Figure 1: Representative histopathological images of the clots retrieved after EVT from patients with IE. Case 1: (A) Low-power view of fibrin-rich thromboembolus (left) with attached blood-rich thrombus (right) (H&E stain, ×2), (B) high-power view of paucicellular fibrin-rich thromboembolus (H&E stain, ×20) and (C) Gram stain showing colonies of Gram-positive cocci (×40). Case 2: (D) Low-power view (H&E, ×2), (E) high-power view of paucicellular fibrin-rich thromboembolus showing suspected colonies of bacteria (H&E stain, ×20) and (F) Gram stain (×40). Case 3: (G) Low-power view of fibrin-rich thromboembolus (H&E, ×2), (H) high-power view of paucicellular fibrin-rich thromboembolus showing colonies of bacteria (H&E stain, ×20) and (I) Gram stain (×40). Case 4: (J) Low-power view of fibrin-rich thromboembolus (H&E, ×2), (K) high-power view (H&E stain, ×20) and (L) Gram stain (×40).

Figure 1

Figure 2: Pre- and post- EVT imaging for Case Study 3. Baseline NCCT showed hyperdense distal right M1 segment in the right MCA territory consistent with the evolving infarction (A).
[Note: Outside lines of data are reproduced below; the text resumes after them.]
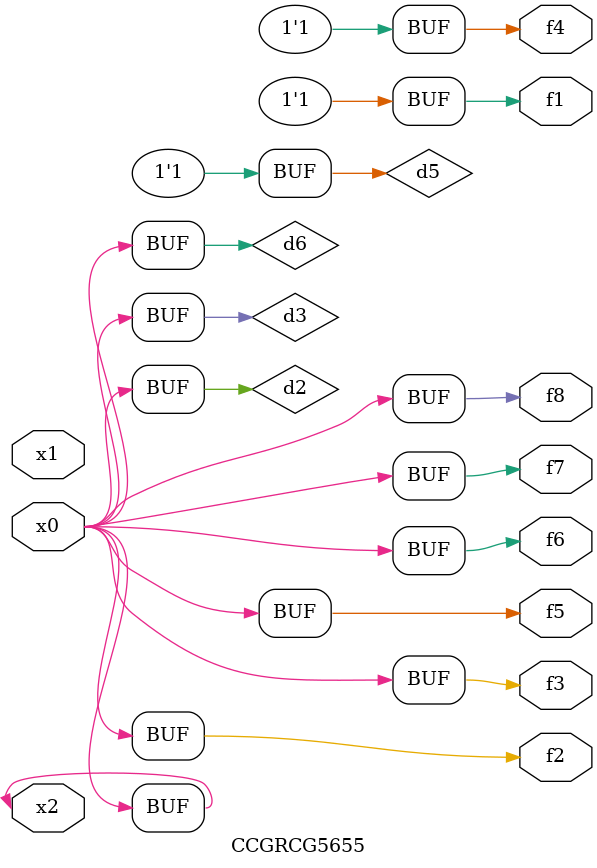
<source format=v>
module CCGRCG5655(
	input x0, x1, x2,
	output f1, f2, f3, f4, f5, f6, f7, f8
);

	wire d1, d2, d3, d4, d5, d6;

	xnor (d1, x2);
	buf (d2, x0, x2);
	and (d3, x0);
	xnor (d4, x1, x2);
	nand (d5, d1, d3);
	buf (d6, d2, d3);
	assign f1 = d5;
	assign f2 = d6;
	assign f3 = d6;
	assign f4 = d5;
	assign f5 = d6;
	assign f6 = d6;
	assign f7 = d6;
	assign f8 = d6;
endmodule

</source>
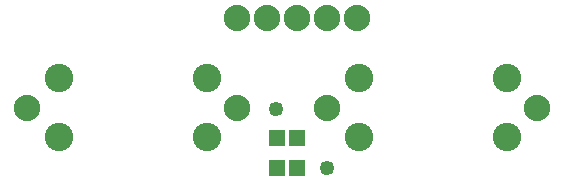
<source format=gts>
G04 MADE WITH FRITZING*
G04 WWW.FRITZING.ORG*
G04 DOUBLE SIDED*
G04 HOLES PLATED*
G04 CONTOUR ON CENTER OF CONTOUR VECTOR*
%ASAXBY*%
%FSLAX23Y23*%
%MOIN*%
%OFA0B0*%
%SFA1.0B1.0*%
%ADD10C,0.095000*%
%ADD11C,0.049370*%
%ADD12C,0.088000*%
%ADD13R,0.057244X0.053307*%
%LNMASK1*%
G90*
G70*
G54D10*
X1211Y448D03*
X1211Y251D03*
X1704Y251D03*
X1704Y448D03*
X1211Y448D03*
X1211Y251D03*
X1704Y251D03*
X1704Y448D03*
X211Y448D03*
X211Y251D03*
X703Y251D03*
X703Y448D03*
X211Y448D03*
X211Y251D03*
X703Y251D03*
X703Y448D03*
G54D11*
X934Y344D03*
X1103Y148D03*
G54D12*
X803Y648D03*
X903Y648D03*
X1003Y648D03*
X1103Y648D03*
X1203Y648D03*
X803Y348D03*
X103Y348D03*
X1103Y348D03*
X1803Y348D03*
G54D13*
X937Y148D03*
X1003Y148D03*
X937Y248D03*
X1003Y248D03*
G04 End of Mask1*
M02*
</source>
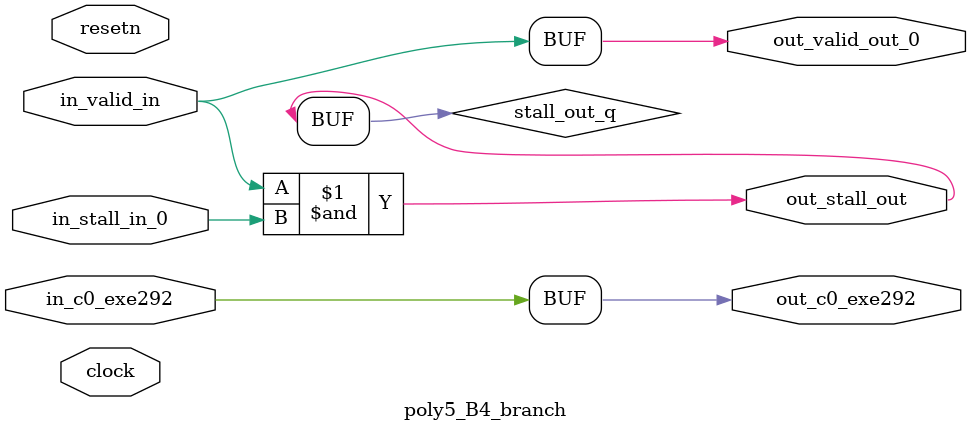
<source format=sv>



(* altera_attribute = "-name AUTO_SHIFT_REGISTER_RECOGNITION OFF; -name MESSAGE_DISABLE 10036; -name MESSAGE_DISABLE 10037; -name MESSAGE_DISABLE 14130; -name MESSAGE_DISABLE 14320; -name MESSAGE_DISABLE 15400; -name MESSAGE_DISABLE 14130; -name MESSAGE_DISABLE 10036; -name MESSAGE_DISABLE 12020; -name MESSAGE_DISABLE 12030; -name MESSAGE_DISABLE 12010; -name MESSAGE_DISABLE 12110; -name MESSAGE_DISABLE 14320; -name MESSAGE_DISABLE 13410; -name MESSAGE_DISABLE 113007; -name MESSAGE_DISABLE 10958" *)
module poly5_B4_branch (
    input wire [0:0] in_c0_exe292,
    input wire [0:0] in_stall_in_0,
    input wire [0:0] in_valid_in,
    output wire [0:0] out_c0_exe292,
    output wire [0:0] out_stall_out,
    output wire [0:0] out_valid_out_0,
    input wire clock,
    input wire resetn
    );

    wire [0:0] stall_out_q;


    // out_c0_exe292(GPOUT,5)
    assign out_c0_exe292 = in_c0_exe292;

    // stall_out(LOGICAL,8)
    assign stall_out_q = in_valid_in & in_stall_in_0;

    // out_stall_out(GPOUT,6)
    assign out_stall_out = stall_out_q;

    // out_valid_out_0(GPOUT,7)
    assign out_valid_out_0 = in_valid_in;

endmodule

</source>
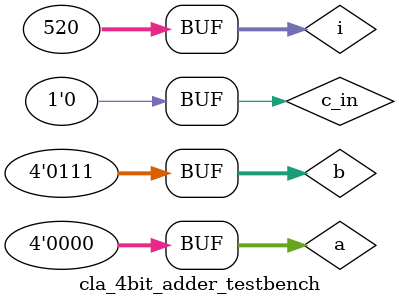
<source format=sv>
`timescale 1ns/10ps

module cla_4bit_adder (
   output logic [3:0] sum,
   output logic       PG, GG,
   input  logic [3:0] a, b,
   input  logic       c_in
   ); 
   
   logic [3:0] c_add, p, g;
   assign c_add[0] = c_in;
   
   // calc the sum bits from the 1bit adders
   genvar i;
   generate
      for (i = 0; i < 4; i++) begin : eachBitAdder
         cla_1bit_adder a1 (
            .s(sum[i]),
            .p(p[i]),
            .g(g[i]),
            .a(a[i]),
            .b(b[i]),
            .c_in(c_add[i])
         );
      end
   endgenerate
   
   // feed the ps and gs into the cla unit to calc carry
   cla_4bit_unit u1(
      .PG,
      .GG,
      .c_add(c_add[3:1]), // excludes c_in
      .p,
      .g,
      .c_in
   );

endmodule


// Note: testbench only worked when the #50s
//       were omitted
module cla_4bit_adder_testbench ();
   logic [3:0] sum;
   logic       PG, GG;
   logic [3:0] a, b;
   logic       c_in;

   cla_4bit_adder dut (.sum, .PG, .GG, .a, .b, .c_in);

   integer i;
   initial begin
      c_in = 1'b0;
      for (i = 0; i < 520; i++) begin
         {c_in, a, b} = i; #10;
      end
   end
endmodule 

</source>
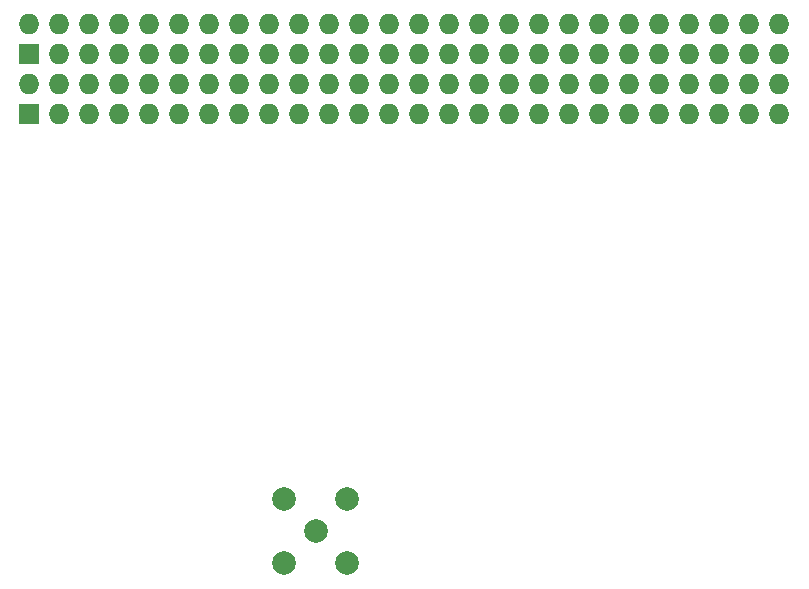
<source format=gbs>
G04 #@! TF.FileFunction,Soldermask,Bot*
%FSLAX46Y46*%
G04 Gerber Fmt 4.6, Leading zero omitted, Abs format (unit mm)*
G04 Created by KiCad (PCBNEW 4.0.4-stable) date 10/14/16 15:22:56*
%MOMM*%
%LPD*%
G01*
G04 APERTURE LIST*
%ADD10C,0.100000*%
%ADD11R,1.727200X1.727200*%
%ADD12O,1.727200X1.727200*%
%ADD13C,1.998980*%
G04 APERTURE END LIST*
D10*
D11*
X78650000Y-64990000D03*
D12*
X78650000Y-62450000D03*
X81190000Y-64990000D03*
X81190000Y-62450000D03*
X83730000Y-64990000D03*
X83730000Y-62450000D03*
X86270000Y-64990000D03*
X86270000Y-62450000D03*
X88810000Y-64990000D03*
X88810000Y-62450000D03*
X91350000Y-64990000D03*
X91350000Y-62450000D03*
X93890000Y-64990000D03*
X93890000Y-62450000D03*
X96430000Y-64990000D03*
X96430000Y-62450000D03*
X98970000Y-64990000D03*
X98970000Y-62450000D03*
X101510000Y-64990000D03*
X101510000Y-62450000D03*
X104050000Y-64990000D03*
X104050000Y-62450000D03*
X106590000Y-64990000D03*
X106590000Y-62450000D03*
X109130000Y-64990000D03*
X109130000Y-62450000D03*
X111670000Y-64990000D03*
X111670000Y-62450000D03*
X114210000Y-64990000D03*
X114210000Y-62450000D03*
X116750000Y-64990000D03*
X116750000Y-62450000D03*
X119290000Y-64990000D03*
X119290000Y-62450000D03*
X121830000Y-64990000D03*
X121830000Y-62450000D03*
X124370000Y-64990000D03*
X124370000Y-62450000D03*
X126910000Y-64990000D03*
X126910000Y-62450000D03*
X129450000Y-64990000D03*
X129450000Y-62450000D03*
X131990000Y-64990000D03*
X131990000Y-62450000D03*
X134530000Y-64990000D03*
X134530000Y-62450000D03*
X137070000Y-64990000D03*
X137070000Y-62450000D03*
X139610000Y-64990000D03*
X139610000Y-62450000D03*
X142150000Y-64990000D03*
X142150000Y-62450000D03*
D13*
X102870000Y-100330000D03*
X100169980Y-103030020D03*
X105570020Y-103030020D03*
X105570020Y-97629980D03*
X100169980Y-97629980D03*
D11*
X78650000Y-59910000D03*
D12*
X78650000Y-57370000D03*
X81190000Y-59910000D03*
X81190000Y-57370000D03*
X83730000Y-59910000D03*
X83730000Y-57370000D03*
X86270000Y-59910000D03*
X86270000Y-57370000D03*
X88810000Y-59910000D03*
X88810000Y-57370000D03*
X91350000Y-59910000D03*
X91350000Y-57370000D03*
X93890000Y-59910000D03*
X93890000Y-57370000D03*
X96430000Y-59910000D03*
X96430000Y-57370000D03*
X98970000Y-59910000D03*
X98970000Y-57370000D03*
X101510000Y-59910000D03*
X101510000Y-57370000D03*
X104050000Y-59910000D03*
X104050000Y-57370000D03*
X106590000Y-59910000D03*
X106590000Y-57370000D03*
X109130000Y-59910000D03*
X109130000Y-57370000D03*
X111670000Y-59910000D03*
X111670000Y-57370000D03*
X114210000Y-59910000D03*
X114210000Y-57370000D03*
X116750000Y-59910000D03*
X116750000Y-57370000D03*
X119290000Y-59910000D03*
X119290000Y-57370000D03*
X121830000Y-59910000D03*
X121830000Y-57370000D03*
X124370000Y-59910000D03*
X124370000Y-57370000D03*
X126910000Y-59910000D03*
X126910000Y-57370000D03*
X129450000Y-59910000D03*
X129450000Y-57370000D03*
X131990000Y-59910000D03*
X131990000Y-57370000D03*
X134530000Y-59910000D03*
X134530000Y-57370000D03*
X137070000Y-59910000D03*
X137070000Y-57370000D03*
X139610000Y-59910000D03*
X139610000Y-57370000D03*
X142150000Y-59910000D03*
X142150000Y-57370000D03*
M02*

</source>
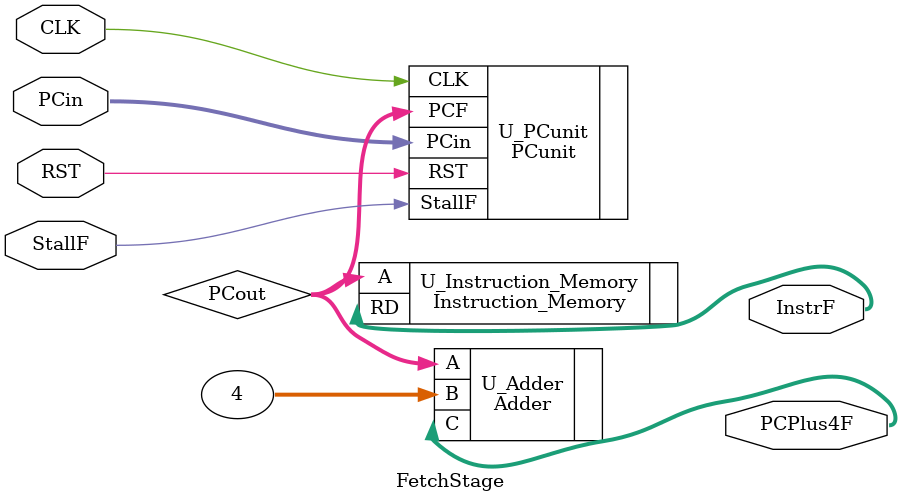
<source format=v>
module FetchStage
(
    input       wire                CLK,
    input       wire                RST,
    input       wire                StallF, 
    input       wire    [31:0]      PCin,
    output      wire    [31:0]      PCPlus4F,
    output      wire    [31:0]      InstrF
);

wire    [31:0]  PCout;
PCunit U_PCunit
(
.CLK(CLK), 
.RST(RST), 
.StallF(StallF), 
.PCin(PCin),
.PCF(PCout)
);

Instruction_Memory U_Instruction_Memory 
(
.A(PCout),
.RD(InstrF)
);

Adder U_Adder 
(
.A(PCout),
.B(32'd4),
.C(PCPlus4F)
);

endmodule
</source>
CT angiogram of the circle of Willis revealed abrupt cut-off at the distal M1 segment of the right MCA (B). Cerebral DSA confirmed mid-right M1 occlusion (C). Patient received EVT using single pass with Solitaire 4 × 20 mm and aspiration via a Sofia Plus 6F. Following EVT, patient showed excellent angiographic reperfusion with mTICI score of 3 (D). The follow-up, post-EVT, CT scan showed acute infarction in the right frontal temporal cortex and external capsule. Subacute infarction in the right occipital cortex was also noted.